Krise als Katalysator – mit meta | five durch die Corona Zeit

9. September 2020

Plötzlich war Corona – und bleibt und bleibt. Wie die meisten Menschen und Organisationen fordert uns die Corona-Pandemie seit Monaten in einer ungewohnten Weise heraus. Dabei nehmen wir einen Schluck unserer eigenen Medizin und nutzen unsere Krisenreflexionworkshops auch für uns selbst, um zu schauen wie wir uns als Organisation an die sich verändernden Anforderungen anpassen. Lesen Sie, welche Erfolgsfaktoren sich dabei in unserer internen Arbeit und im Dialog mit unseren Kunden herauskristallisiert haben…

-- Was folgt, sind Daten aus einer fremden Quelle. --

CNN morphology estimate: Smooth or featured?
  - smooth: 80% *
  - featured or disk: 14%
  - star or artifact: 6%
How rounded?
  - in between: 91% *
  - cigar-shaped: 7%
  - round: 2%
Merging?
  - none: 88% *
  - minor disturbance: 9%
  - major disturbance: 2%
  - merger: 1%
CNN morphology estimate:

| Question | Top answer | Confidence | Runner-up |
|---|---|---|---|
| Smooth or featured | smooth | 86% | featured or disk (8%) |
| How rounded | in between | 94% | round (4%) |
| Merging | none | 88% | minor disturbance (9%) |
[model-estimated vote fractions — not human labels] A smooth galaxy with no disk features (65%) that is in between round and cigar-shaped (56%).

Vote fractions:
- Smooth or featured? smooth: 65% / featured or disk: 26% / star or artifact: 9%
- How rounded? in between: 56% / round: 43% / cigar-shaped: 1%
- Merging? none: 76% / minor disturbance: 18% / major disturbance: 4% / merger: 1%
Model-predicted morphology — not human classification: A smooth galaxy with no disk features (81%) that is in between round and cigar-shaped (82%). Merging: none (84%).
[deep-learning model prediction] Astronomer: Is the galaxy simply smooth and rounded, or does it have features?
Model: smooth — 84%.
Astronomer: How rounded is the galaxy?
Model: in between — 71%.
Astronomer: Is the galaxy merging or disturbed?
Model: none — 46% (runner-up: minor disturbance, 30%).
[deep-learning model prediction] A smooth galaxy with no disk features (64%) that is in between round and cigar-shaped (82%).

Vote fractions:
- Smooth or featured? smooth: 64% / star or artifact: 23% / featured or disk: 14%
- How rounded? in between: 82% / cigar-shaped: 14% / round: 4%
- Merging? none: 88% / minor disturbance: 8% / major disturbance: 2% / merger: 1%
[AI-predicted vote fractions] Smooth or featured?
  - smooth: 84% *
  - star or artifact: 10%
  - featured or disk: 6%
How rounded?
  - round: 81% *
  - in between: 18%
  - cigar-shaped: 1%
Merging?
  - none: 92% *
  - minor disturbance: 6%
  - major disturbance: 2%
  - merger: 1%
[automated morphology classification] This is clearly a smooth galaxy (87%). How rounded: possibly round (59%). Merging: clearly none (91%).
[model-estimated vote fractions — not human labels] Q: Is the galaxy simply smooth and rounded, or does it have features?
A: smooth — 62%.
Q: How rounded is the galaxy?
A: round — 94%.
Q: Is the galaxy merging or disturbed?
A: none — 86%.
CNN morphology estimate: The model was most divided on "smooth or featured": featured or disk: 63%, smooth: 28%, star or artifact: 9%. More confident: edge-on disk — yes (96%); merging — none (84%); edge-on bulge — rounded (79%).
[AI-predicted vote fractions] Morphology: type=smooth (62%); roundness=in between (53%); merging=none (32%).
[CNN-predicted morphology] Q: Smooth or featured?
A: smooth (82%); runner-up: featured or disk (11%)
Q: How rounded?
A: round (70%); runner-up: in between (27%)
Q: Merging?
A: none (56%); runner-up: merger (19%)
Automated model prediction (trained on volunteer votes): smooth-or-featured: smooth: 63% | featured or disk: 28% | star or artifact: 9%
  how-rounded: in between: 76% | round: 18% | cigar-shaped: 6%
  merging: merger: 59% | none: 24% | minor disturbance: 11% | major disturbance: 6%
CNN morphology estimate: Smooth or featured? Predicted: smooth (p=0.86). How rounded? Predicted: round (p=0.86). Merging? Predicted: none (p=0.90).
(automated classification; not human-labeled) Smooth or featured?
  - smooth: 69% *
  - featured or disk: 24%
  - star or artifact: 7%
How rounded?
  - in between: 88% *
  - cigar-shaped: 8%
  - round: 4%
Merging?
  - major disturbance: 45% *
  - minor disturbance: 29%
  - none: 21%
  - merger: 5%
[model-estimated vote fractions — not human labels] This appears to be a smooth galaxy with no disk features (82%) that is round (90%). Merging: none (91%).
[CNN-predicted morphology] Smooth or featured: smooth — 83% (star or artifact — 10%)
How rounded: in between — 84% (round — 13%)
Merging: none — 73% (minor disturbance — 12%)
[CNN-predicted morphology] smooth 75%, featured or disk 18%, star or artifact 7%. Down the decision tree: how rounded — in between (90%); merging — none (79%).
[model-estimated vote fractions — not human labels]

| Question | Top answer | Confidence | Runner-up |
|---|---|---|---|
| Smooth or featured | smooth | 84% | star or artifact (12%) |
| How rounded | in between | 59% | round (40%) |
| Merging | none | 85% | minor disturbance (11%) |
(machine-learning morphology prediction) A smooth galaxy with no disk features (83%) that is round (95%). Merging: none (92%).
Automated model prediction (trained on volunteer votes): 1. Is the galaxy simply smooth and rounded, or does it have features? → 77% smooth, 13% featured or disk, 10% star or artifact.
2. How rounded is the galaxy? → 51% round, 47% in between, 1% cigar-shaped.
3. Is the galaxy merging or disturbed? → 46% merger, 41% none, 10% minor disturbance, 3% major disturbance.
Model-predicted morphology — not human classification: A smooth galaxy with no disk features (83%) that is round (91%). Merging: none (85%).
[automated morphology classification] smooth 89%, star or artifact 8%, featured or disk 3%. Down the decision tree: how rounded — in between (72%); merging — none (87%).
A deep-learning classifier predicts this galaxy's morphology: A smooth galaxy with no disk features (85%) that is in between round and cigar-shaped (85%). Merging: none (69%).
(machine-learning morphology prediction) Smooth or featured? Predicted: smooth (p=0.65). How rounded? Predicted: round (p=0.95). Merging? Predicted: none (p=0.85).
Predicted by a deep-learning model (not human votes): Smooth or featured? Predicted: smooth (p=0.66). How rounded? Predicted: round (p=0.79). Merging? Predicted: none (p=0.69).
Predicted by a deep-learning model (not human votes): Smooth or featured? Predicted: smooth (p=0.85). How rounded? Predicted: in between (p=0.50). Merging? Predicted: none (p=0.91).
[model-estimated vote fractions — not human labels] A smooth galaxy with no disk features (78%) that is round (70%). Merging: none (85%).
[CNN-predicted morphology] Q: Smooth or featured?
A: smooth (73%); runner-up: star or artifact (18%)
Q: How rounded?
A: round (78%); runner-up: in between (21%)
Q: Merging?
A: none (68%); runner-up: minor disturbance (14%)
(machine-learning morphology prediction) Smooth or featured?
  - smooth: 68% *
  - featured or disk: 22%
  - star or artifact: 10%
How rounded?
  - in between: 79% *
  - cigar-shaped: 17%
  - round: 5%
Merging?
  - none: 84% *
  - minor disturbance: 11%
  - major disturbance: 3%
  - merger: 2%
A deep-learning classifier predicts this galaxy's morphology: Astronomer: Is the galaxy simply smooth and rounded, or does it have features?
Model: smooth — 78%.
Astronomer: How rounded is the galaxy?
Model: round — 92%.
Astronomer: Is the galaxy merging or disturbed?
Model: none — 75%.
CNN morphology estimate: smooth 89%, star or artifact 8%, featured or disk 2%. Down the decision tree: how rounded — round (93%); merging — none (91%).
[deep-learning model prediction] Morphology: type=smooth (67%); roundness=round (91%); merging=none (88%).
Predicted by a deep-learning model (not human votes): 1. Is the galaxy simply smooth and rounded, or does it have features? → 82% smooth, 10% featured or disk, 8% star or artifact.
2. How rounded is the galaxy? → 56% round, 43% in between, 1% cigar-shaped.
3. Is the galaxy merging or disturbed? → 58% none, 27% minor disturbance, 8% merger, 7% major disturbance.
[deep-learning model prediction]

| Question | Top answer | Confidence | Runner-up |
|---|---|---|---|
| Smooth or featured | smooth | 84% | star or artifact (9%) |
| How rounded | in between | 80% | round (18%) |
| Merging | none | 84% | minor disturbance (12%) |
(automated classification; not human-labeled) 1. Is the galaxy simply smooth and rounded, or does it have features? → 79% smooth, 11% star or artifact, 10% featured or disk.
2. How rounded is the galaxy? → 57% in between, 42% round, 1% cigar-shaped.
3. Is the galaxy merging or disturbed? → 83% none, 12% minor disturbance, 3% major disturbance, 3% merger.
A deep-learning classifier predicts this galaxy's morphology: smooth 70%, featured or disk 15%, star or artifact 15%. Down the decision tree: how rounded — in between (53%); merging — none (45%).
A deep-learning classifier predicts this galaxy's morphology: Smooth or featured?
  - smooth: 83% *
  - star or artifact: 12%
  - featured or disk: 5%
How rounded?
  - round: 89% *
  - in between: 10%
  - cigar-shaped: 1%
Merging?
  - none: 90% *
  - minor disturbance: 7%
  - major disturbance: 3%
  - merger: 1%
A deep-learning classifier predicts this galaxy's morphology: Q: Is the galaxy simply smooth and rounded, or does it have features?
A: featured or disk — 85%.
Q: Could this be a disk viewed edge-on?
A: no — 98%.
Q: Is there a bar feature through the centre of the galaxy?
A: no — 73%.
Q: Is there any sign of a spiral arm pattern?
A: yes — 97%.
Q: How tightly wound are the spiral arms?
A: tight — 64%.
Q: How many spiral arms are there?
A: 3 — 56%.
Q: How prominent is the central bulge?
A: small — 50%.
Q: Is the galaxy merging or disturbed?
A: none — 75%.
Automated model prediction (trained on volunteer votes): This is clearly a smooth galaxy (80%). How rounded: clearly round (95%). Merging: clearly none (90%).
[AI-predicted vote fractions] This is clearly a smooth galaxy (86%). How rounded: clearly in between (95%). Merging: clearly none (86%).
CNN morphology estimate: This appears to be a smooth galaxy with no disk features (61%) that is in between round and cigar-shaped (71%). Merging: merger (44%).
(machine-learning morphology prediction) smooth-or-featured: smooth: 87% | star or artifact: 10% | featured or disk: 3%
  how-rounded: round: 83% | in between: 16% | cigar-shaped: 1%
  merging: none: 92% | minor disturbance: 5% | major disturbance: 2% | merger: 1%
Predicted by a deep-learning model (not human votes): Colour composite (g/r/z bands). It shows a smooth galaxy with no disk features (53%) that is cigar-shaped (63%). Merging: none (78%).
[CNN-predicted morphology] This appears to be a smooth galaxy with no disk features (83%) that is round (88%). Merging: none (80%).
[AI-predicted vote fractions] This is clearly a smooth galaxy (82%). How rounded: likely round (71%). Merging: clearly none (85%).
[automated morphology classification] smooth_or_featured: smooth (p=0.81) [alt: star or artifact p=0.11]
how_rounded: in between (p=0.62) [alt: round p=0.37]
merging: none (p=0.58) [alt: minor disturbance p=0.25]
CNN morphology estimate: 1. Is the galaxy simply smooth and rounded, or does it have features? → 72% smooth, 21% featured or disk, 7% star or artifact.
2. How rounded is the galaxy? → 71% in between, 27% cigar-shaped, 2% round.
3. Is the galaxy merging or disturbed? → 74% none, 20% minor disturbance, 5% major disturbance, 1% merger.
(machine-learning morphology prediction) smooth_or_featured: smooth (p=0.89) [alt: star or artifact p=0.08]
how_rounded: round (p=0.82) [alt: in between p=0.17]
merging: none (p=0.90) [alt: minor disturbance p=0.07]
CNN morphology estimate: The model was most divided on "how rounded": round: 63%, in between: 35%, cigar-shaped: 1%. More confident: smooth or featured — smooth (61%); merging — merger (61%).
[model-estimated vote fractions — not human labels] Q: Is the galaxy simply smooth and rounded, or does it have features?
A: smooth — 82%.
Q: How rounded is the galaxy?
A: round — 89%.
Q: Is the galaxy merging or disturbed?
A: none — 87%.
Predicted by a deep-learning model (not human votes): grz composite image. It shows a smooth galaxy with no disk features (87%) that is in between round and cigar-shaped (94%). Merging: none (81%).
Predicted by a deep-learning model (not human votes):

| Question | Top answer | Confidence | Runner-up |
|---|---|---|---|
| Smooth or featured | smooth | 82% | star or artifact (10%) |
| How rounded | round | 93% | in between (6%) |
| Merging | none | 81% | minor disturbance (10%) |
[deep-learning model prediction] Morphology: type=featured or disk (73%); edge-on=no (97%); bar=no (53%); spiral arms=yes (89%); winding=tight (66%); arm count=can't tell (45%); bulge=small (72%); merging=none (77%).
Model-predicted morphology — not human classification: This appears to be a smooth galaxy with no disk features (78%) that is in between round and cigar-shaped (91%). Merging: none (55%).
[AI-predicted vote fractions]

Die ersten Wochen seit dem Ausbruch der Pandemie standen für unsere Kunden und uns ganz im Zeichen des Notfall-Krisenmanagements und des Schaffens von neuen Konzepten zur Infektionsprävention. Seit Wochen kehrt so etwas wie eine neue Normalität ein; es zeigen sich aber auch Effekte von Langzeitbelastungen. Eine gute Gelegenheit, wichtige Erkenntnisse aus dem Krisenmanagement in Erinnerung zu behalten.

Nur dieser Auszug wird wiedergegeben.